Content revision data

____

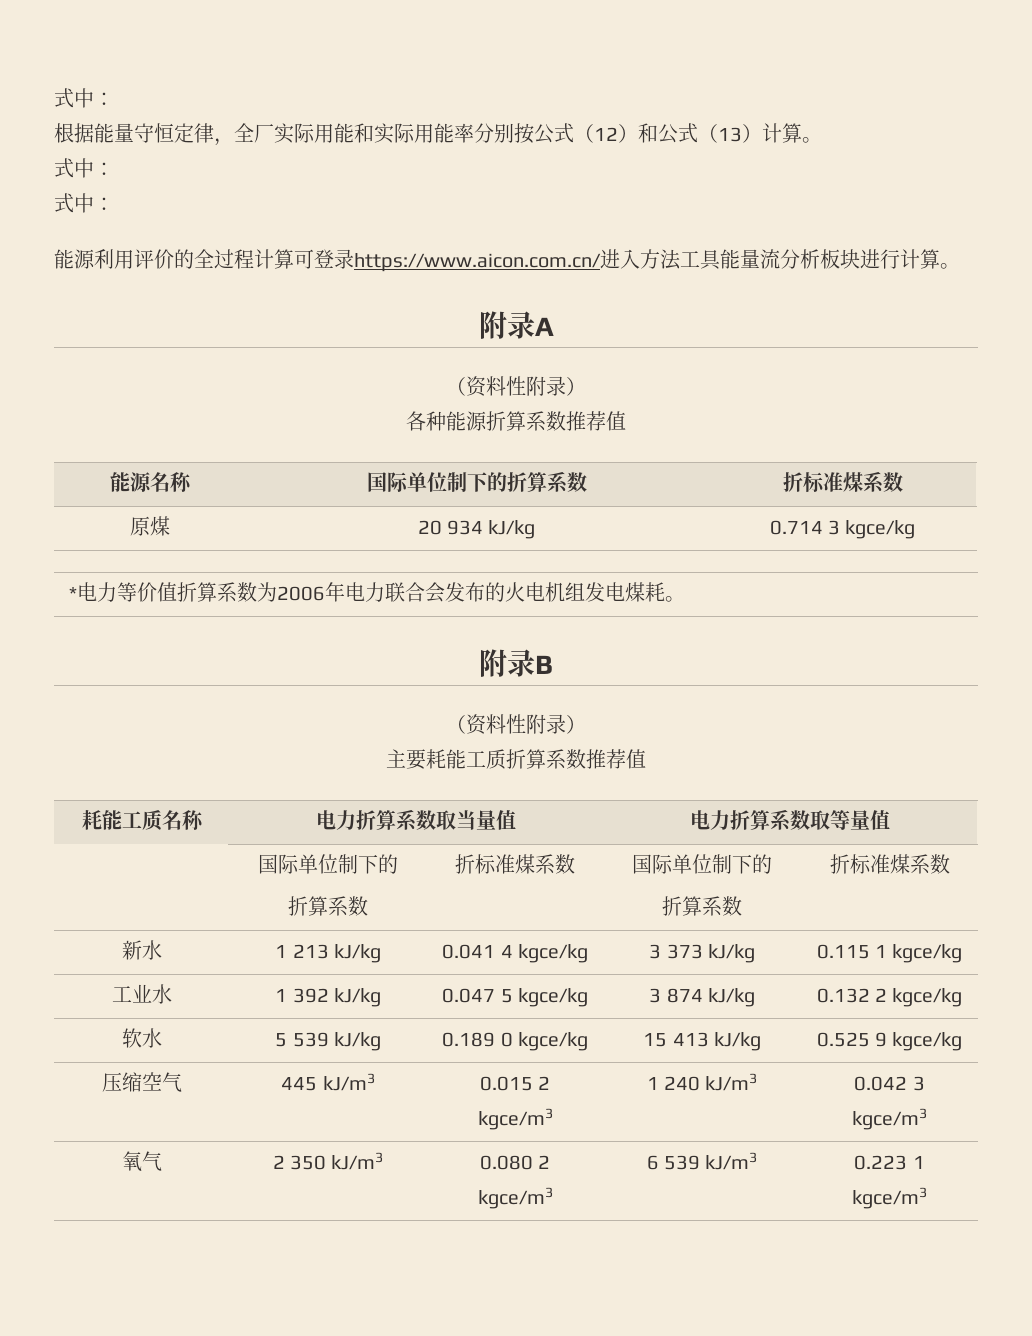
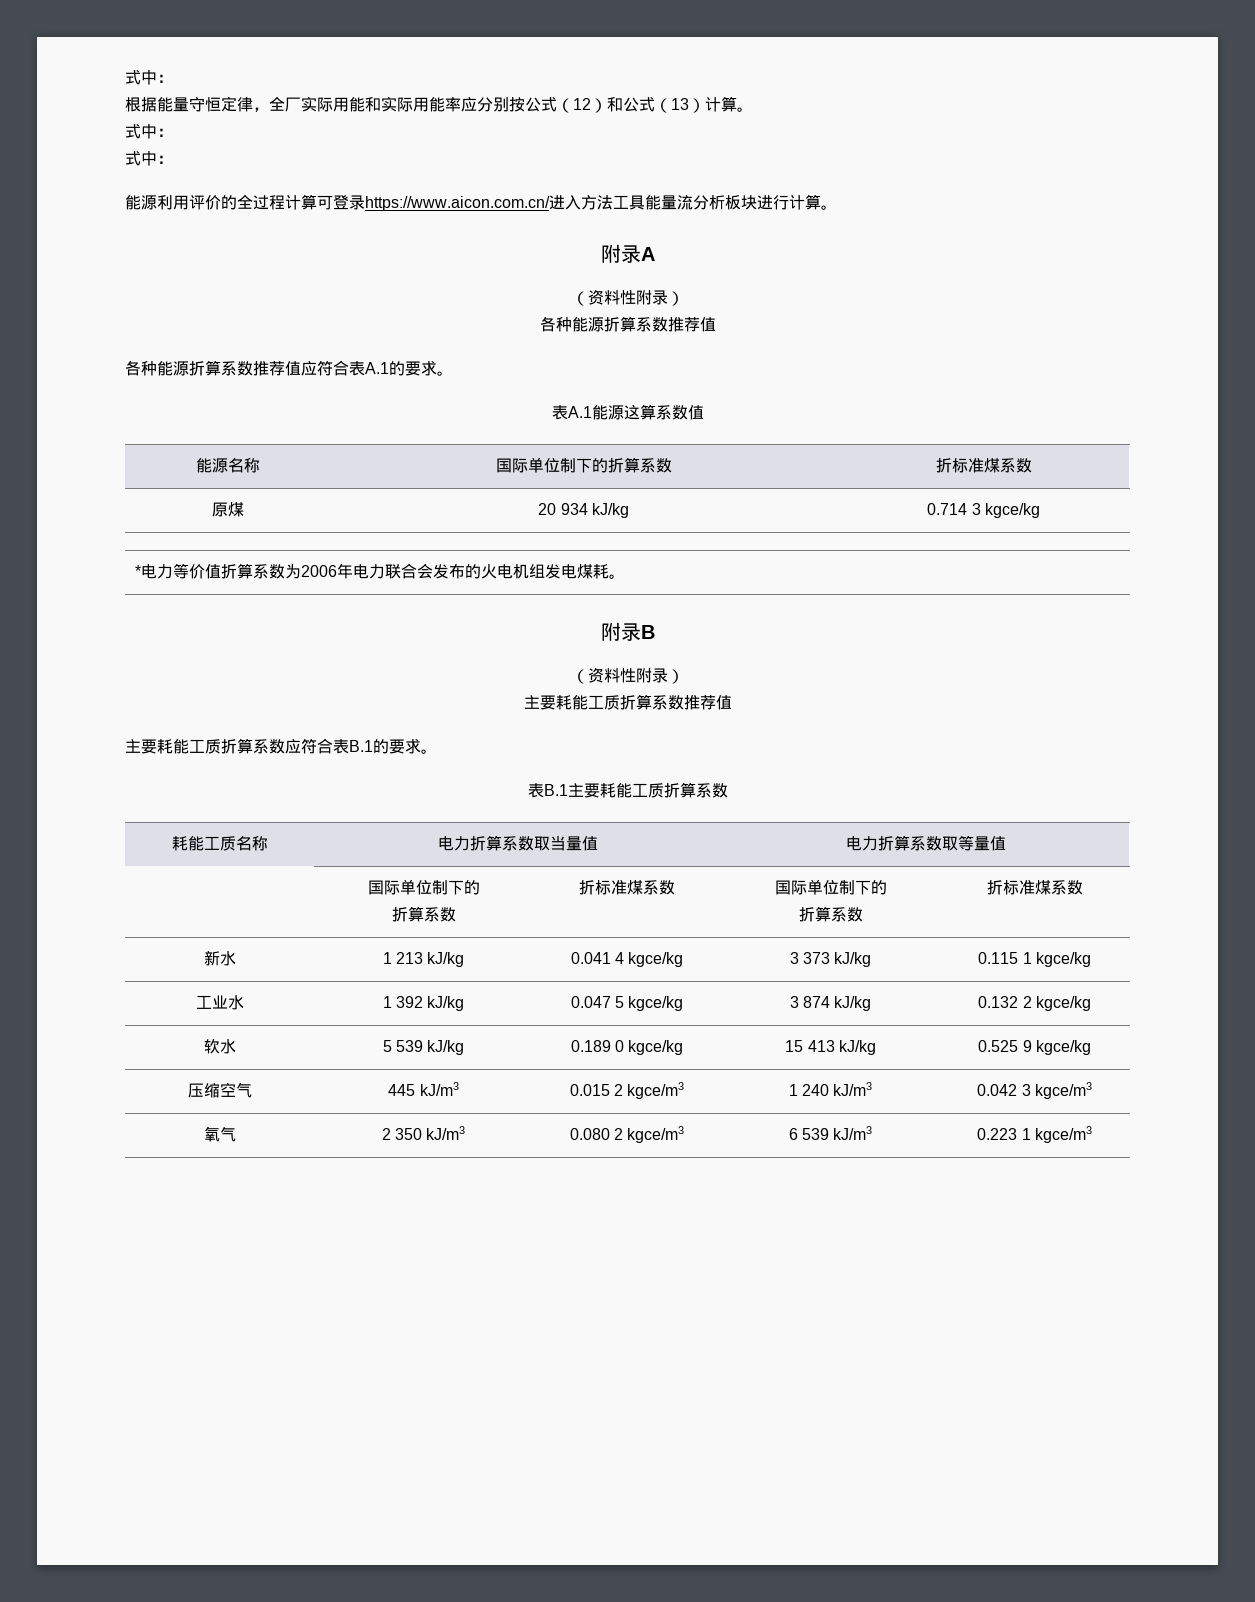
(474, 133) none -> [461,97,477,112] 应
(626, 421) none -> [125,360,453,376] [551,404,704,420] // 各种能源折算系数推荐值应符合表A.1的要求。 // 表A.1能源这算系数值
(646, 759) none -> [125,738,437,754] [527,782,728,798] // 主要耗能工质折算系数应符合表B.1的要求。 // 表B.1主要耗能工质折算系数

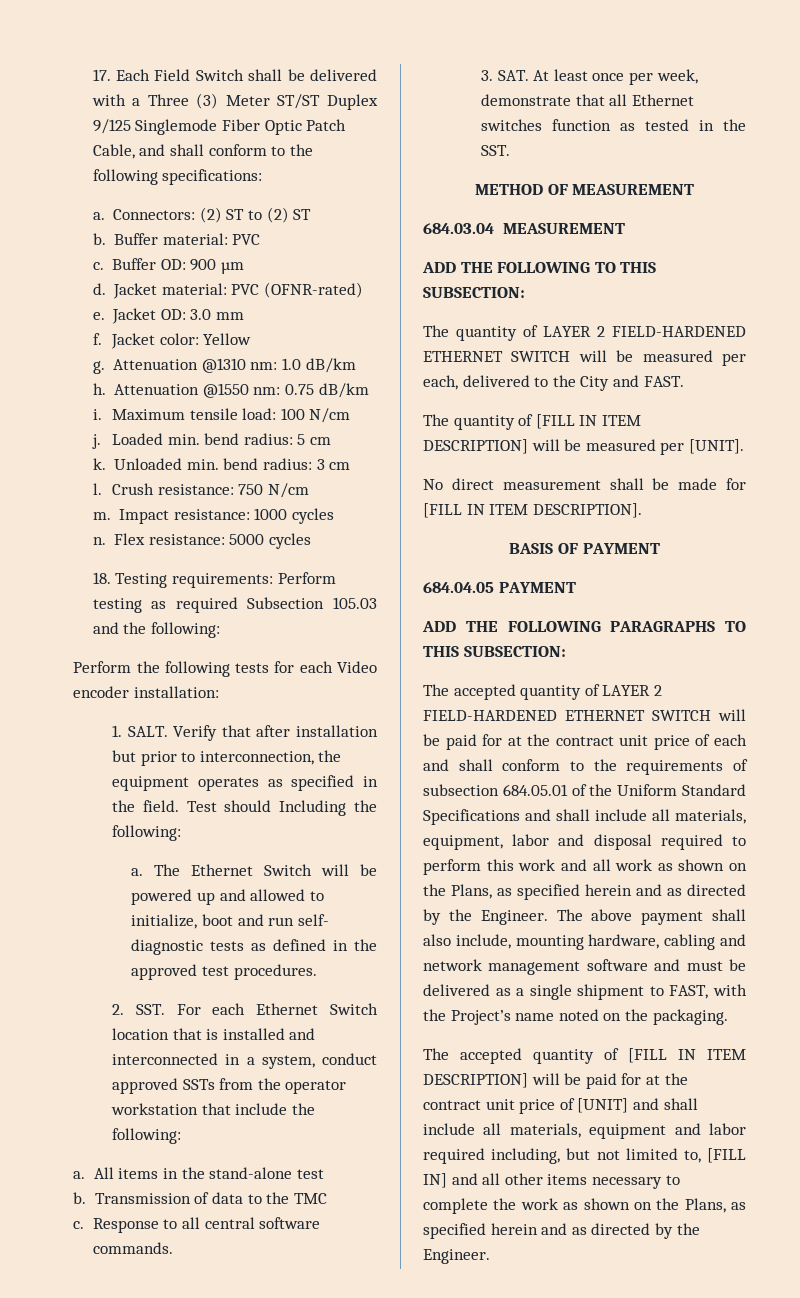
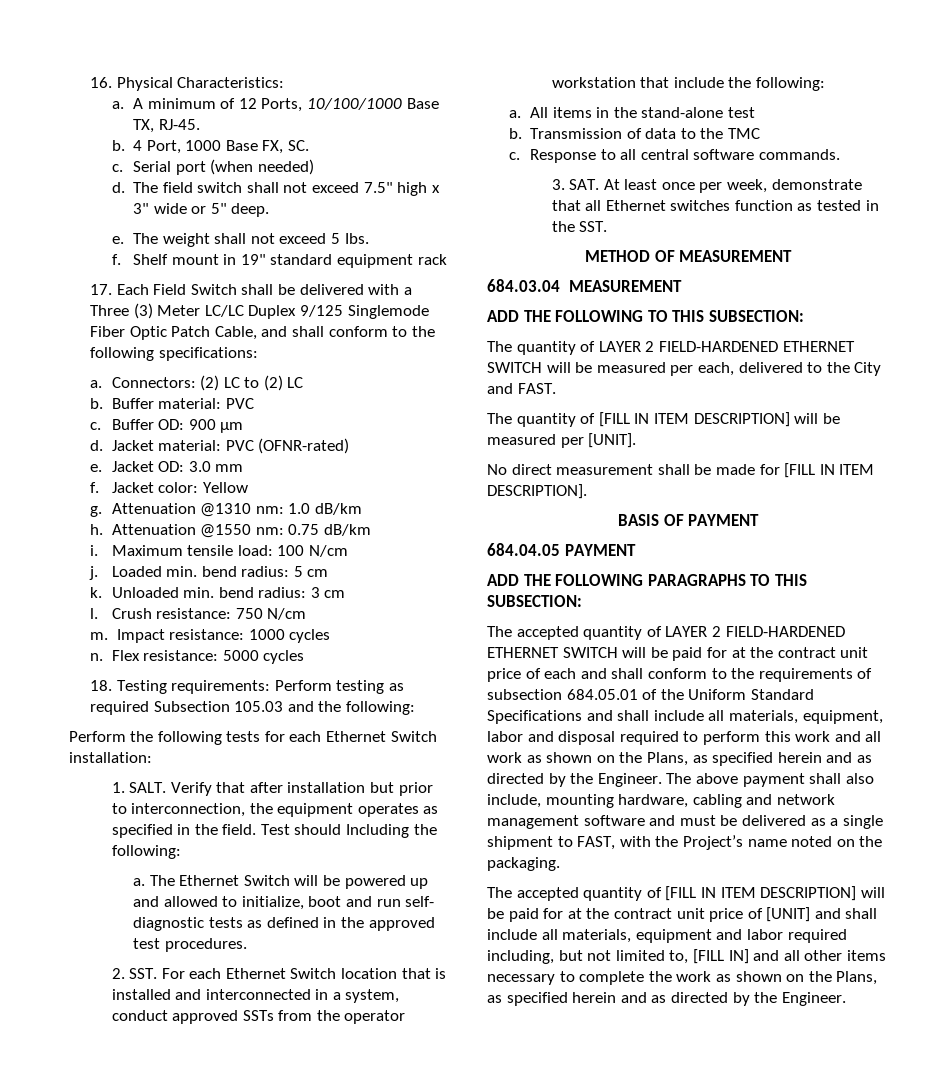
(92, 75) none -> [90,77,285,91] [111,98,439,112] [133,119,200,133] [111,140,309,154] [111,159,314,175] [111,182,440,196] [133,203,270,217] [111,233,369,247] [111,254,447,268] 16. Physical Characteristics: // a. A minimum of 12 Ports, 10/100/1000 Base TX, RJ-45. // b. 4 Port, 1000 Base FX, SC. // c. Serial port (when needed) // d. The field switch shall not exceed 7.5" high x 3" wide or 5" deep. // e. The weight shall not exceed 5 Ibs. // f. Shelf mount in 19" standard equipment rack //
[277,94,321,109] ST/ST -> [204,305,244,317] LC/LC
[226,209,245,220] ST -> [223,377,240,388] LC
[293,209,312,220] ST -> [287,377,304,388] LC
[337,661,377,673] [73,686,130,698] Video encoder -> [326,731,437,742] Ethernet Switch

____

- **Directive**: From the line that contains "(92, 75) none" through the last line of the records above, copy every line exactly and leave out the rest.

- **Response area**:
(92, 75) none -> [90,77,285,91] [111,98,439,112] [133,119,200,133] [111,140,309,154] [111,159,314,175] [111,182,440,196] [133,203,270,217] [111,233,369,247] [111,254,447,268] 16. Physical Characteristics: // a. A minimum of 12 Ports, 10/100/1000 Base TX, RJ-45. // b. 4 Port, 1000 Base FX, SC. // c. Serial port (when needed) // d. The field switch shall not exceed 7.5" high x 3" wide or 5" deep. // e. The weight shall not exceed 5 Ibs. // f. Shelf mount in 19" standard equipment rack //
[277,94,321,109] ST/ST -> [204,305,244,317] LC/LC
[226,209,245,220] ST -> [223,377,240,388] LC
[293,209,312,220] ST -> [287,377,304,388] LC
[337,661,377,673] [73,686,130,698] Video encoder -> [326,731,437,742] Ethernet Switch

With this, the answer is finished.